Food 101: How to Make Basic Frosting
I am very particular about frosting. I find a lot of frostings to be too sweet and often times are piled on too thick on cakes. Then there’s also the frostings (generally I’ve encountered them on store bought cakes) that don’t have much flavor at all but are weirdly artificial and greasy in texture. No thank you. This means that I pretty much have to make my own frosting if I want it to be to my tastes. Fortunately basic frosting is really easy to make at home. We’ve covered basic icing on the blog before, but while some people using “icing” and “frosting” interchangeably to me they are different things. Icing is more thin and glaze-like, whereas frosting is more thick and fluffy. This is primarily due to the addition of fat in the form of butter. Icing is mostly just sugar and milk, while frosting has sugar, milk, and butter.
This is a good place to mention why making your own frosting is better than using the kind that comes out of a can. While flavor-wise store-bought can frosting isn’t terrible, its ingredients aren’t really great. In order to be shelf-stable it tends to be full of things like hydrogenated oils, corn syrup, preservatives, and artificial flavors and colors. Even if you’re someone who is anti-butter I would think one ingredient you don’t like is better than a whole list of potentially sketchy ingredients.
While obviously making frosting from scratch is going to take a little longer than just opening a can, it really doesn’t take very long. You should be able to finish it in 5 minutes or less. This recipe should make enough to frost a standard sized cake. But you can easily double it if you need more.
Basic Vanilla Frosting:
- ¼ cup butter, softened (half of a stick)
- ½ tsp. salt
- 2 tsp. vanilla
- 3 cups confectioners’ sugar
- ¼ cup milk
Using an electric mixer, in a large bowl mix the butter, salt, vanilla and 1 cup of the sugar.

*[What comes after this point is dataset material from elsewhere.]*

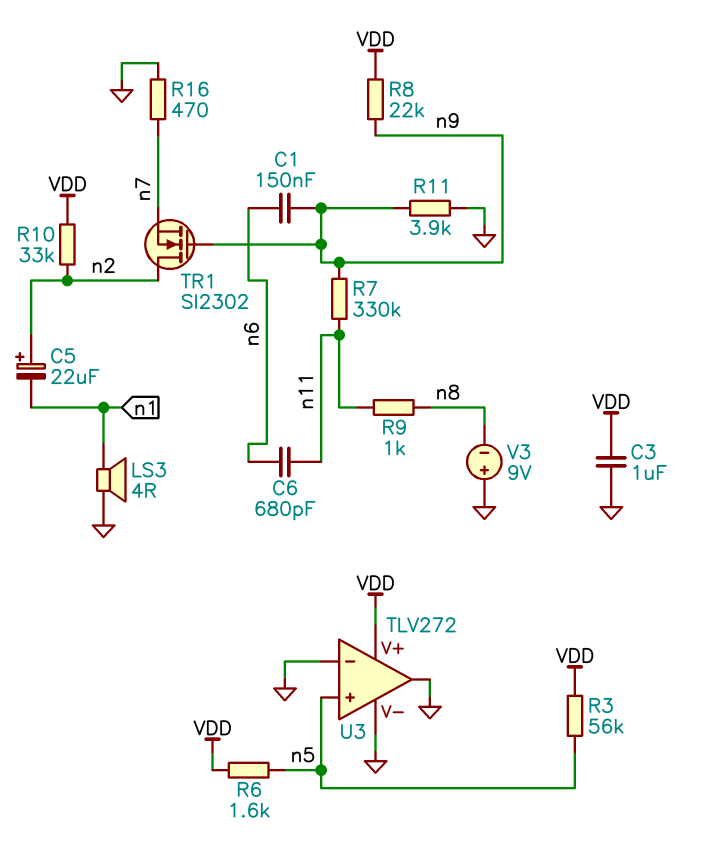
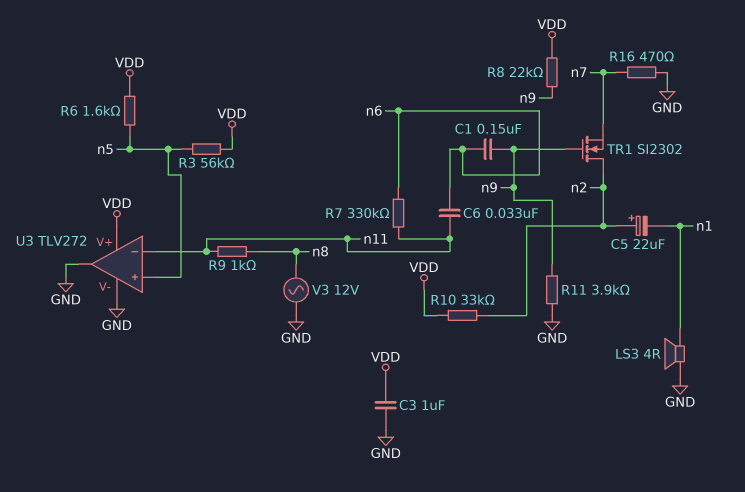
C6: 680pF (n6, n11) -> 33nF (n6, n11)
R7: 330k (n9, n11) -> 330k (n6, n11)
U3 pin in-: GND -> n11
V3: 9V (plus GND, minus n8) -> AC 12V (GND, n8)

After that alternate between adding the milk and the remaining sugar until all of both has been thoroughly mixed in.
If the frosting is too thick add a little more milk until it reaches the desired consistency.
I usually have to add at least another tablespoon of milk to get it to the thickness I want, but different applications call for different consistencies, so you really need to just get a feel for what will work best for your current frosting situation.
This is a good basic vanilla frosting and can definitely be used as is. But you can also use it as a base recipe and add other flavors in as you like. Just some things to keep in mind: if you’re adding flavors in the form of liquid extracts or juices you may need to add extra sugar if the added liquid thins the frosting too much. Alternately if the flavor you’re adding is in dry form you may need to up the amount of milk.